Different types of bonds
Different Types of Bonds

  • Corporate

  • Government (Treasury)

  • Municipal


Corporate bonds
Corporate Bonds

  • Corporate bonds are issued so that companies can finance expansion or raise funds for other expenses.

  • Senior debt - bonds that are backed by specific assets of the company.

  • Debenture - a bond whose issue is secured simply by the promise of the company to repay the amount borrowed.

  • Default Risk (Ratings)

    • Standard & Poor: AAA = good credit, CCC = poor standing

    • Moody: Aaa = good credit, Caa = poor standing

  • Special cases:

    • “junk bonds” - bonds with high default rating (CCC, Caa or worse)

    • convertible bonds - bonds that can be exchanged for other securities


Government bonds
Government Bonds

  • Government, or Treasury bonds, are especially noted for their lack of risk since they are backed by the US government.

    • bill - maturity of a year or less

    • note - maturity of 1-10 years

    • bond - maturity of 10+ years

  • STRIPS - Separate Trading Registered Interest and Principal Securities, or STRIPS, can be split up into separate interest and principal payments, with each payment trading as a separate security. Example: zero coupon bonds

  • The Federal Reserve retains some control over the bond market by

    • open-market operations: buying or selling US Treasuries in order to control the money supply

    • changing the discount rate: raising or lowering the rate which in turn raises or lowers general interest rates

    • setting reserve requirements: increasing reserves and thereby raising interest rates or decreasing reserves and thereby decreasing rates


Municipal bonds
Municipal Bonds

  • Municipal bonds are state and local government bonds.
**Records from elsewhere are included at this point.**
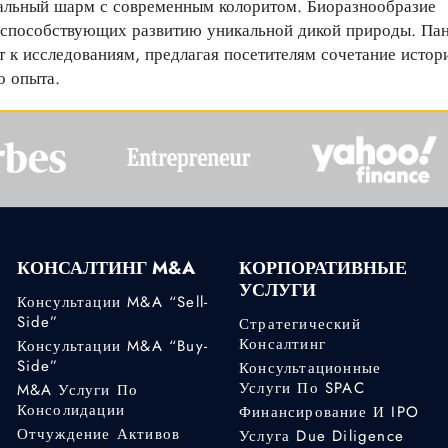
ниальный шарм с современным колоритом. Биоразнообразие
, способствующих развитию уникальной дикой природы. Па
 к исследованиям, предлагая посетителям сочетание истор
о опыта.
КОНСАЛТИНГ M&A
КОРПОРАТИВНЫЕ
УСЛУГИ
Консультации M&A “Sell-
Side”
Стратегический
Консалтинг
Консультации M&A “Buy-
Side”
Консультационные
Услуги По SPAC
M&A Услуги По
Консолидации
Финансирование И IPO
Отчуждение Активов
Услуга Due Diligence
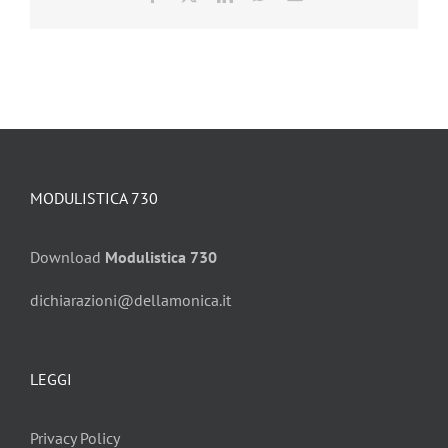
MODULISTICA 730
Download
Modulistica 730
dichiarazioni@dellamonica.it
LEGGI
Privacy Policy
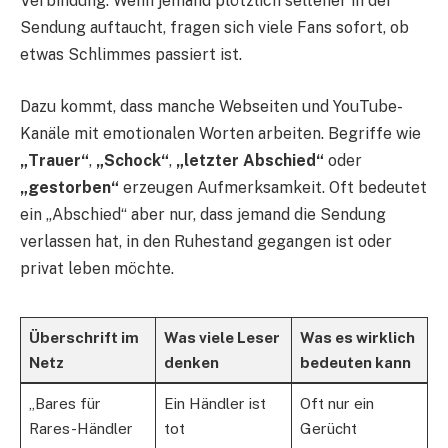
Verbindung. Wenn jemand plötzlich seltener in der
Sendung auftaucht, fragen sich viele Fans sofort, ob
etwas Schlimmes passiert ist.
Dazu kommt, dass manche Webseiten und YouTube-
Kanäle mit emotionalen Worten arbeiten. Begriffe wie
„Trauer“
,
„Schock“
,
„letzter Abschied“
oder
„gestorben“
erzeugen Aufmerksamkeit. Oft bedeutet
ein „Abschied“ aber nur, dass jemand die Sendung
verlassen hat, in den Ruhestand gegangen ist oder
privat leben möchte.
Überschrift im
Was viele Leser
Was es wirklich
Netz
denken
bedeuten kann
„Bares für
Ein Händler ist
Oft nur ein
Rares-Händler
tot
Gerücht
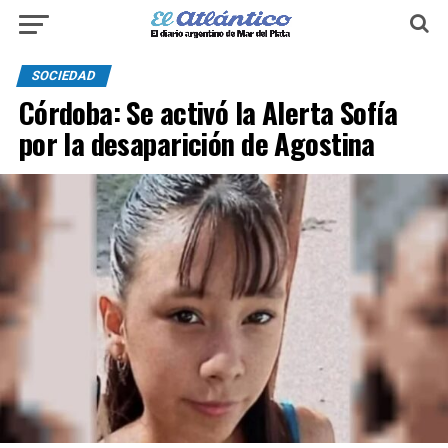
SOCIEDAD
Córdoba: Se activó la Alerta Sofía
por la desaparición de Agostina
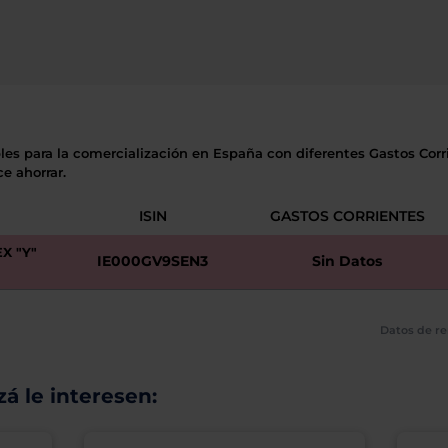
les para la comercialización en España con diferentes Gastos Corri
e ahorrar.
ISIN
GASTOS CORRIENTES
X "Y"
IE000GV9SEN3
Sin Datos
Datos de re
á le interesen:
  • Tax free, not subject to federal taxes

  • Two types of municipal bonds:

    • general obligation bonds - funded by property taxes, sales taxes, and income tax

    • revenue bonds - funded by revenue from a particular project; e.g., a government issues a revenue bond in order to build a turnpike and repays these bonds with the tolls collected.


Yields
Yields

  • Coupon yield: the interest paid on the principal based on the coupon rate.

  • Current yield: yield based on interest payments with respect to the purchase price of the bond (discount, premium).

  • Yield to maturity (YTM): estimates the total amount that one can earn over the total life of the bond.

    • YTM = coupon + prorated discount or premium (face value + purchase price) / 2


What determines bond prices
What Determines Bond Prices?

  • Current market interest rates: Bond prices tend to increase when interest rates fall and decrease when rates rise.

  • Inflation: High inflation will devalue a bond.

  • Liquidity: The ease and cost of trading a particular bond will affect the price.

  • Political risk: People tend not to invest when the government seems unstable.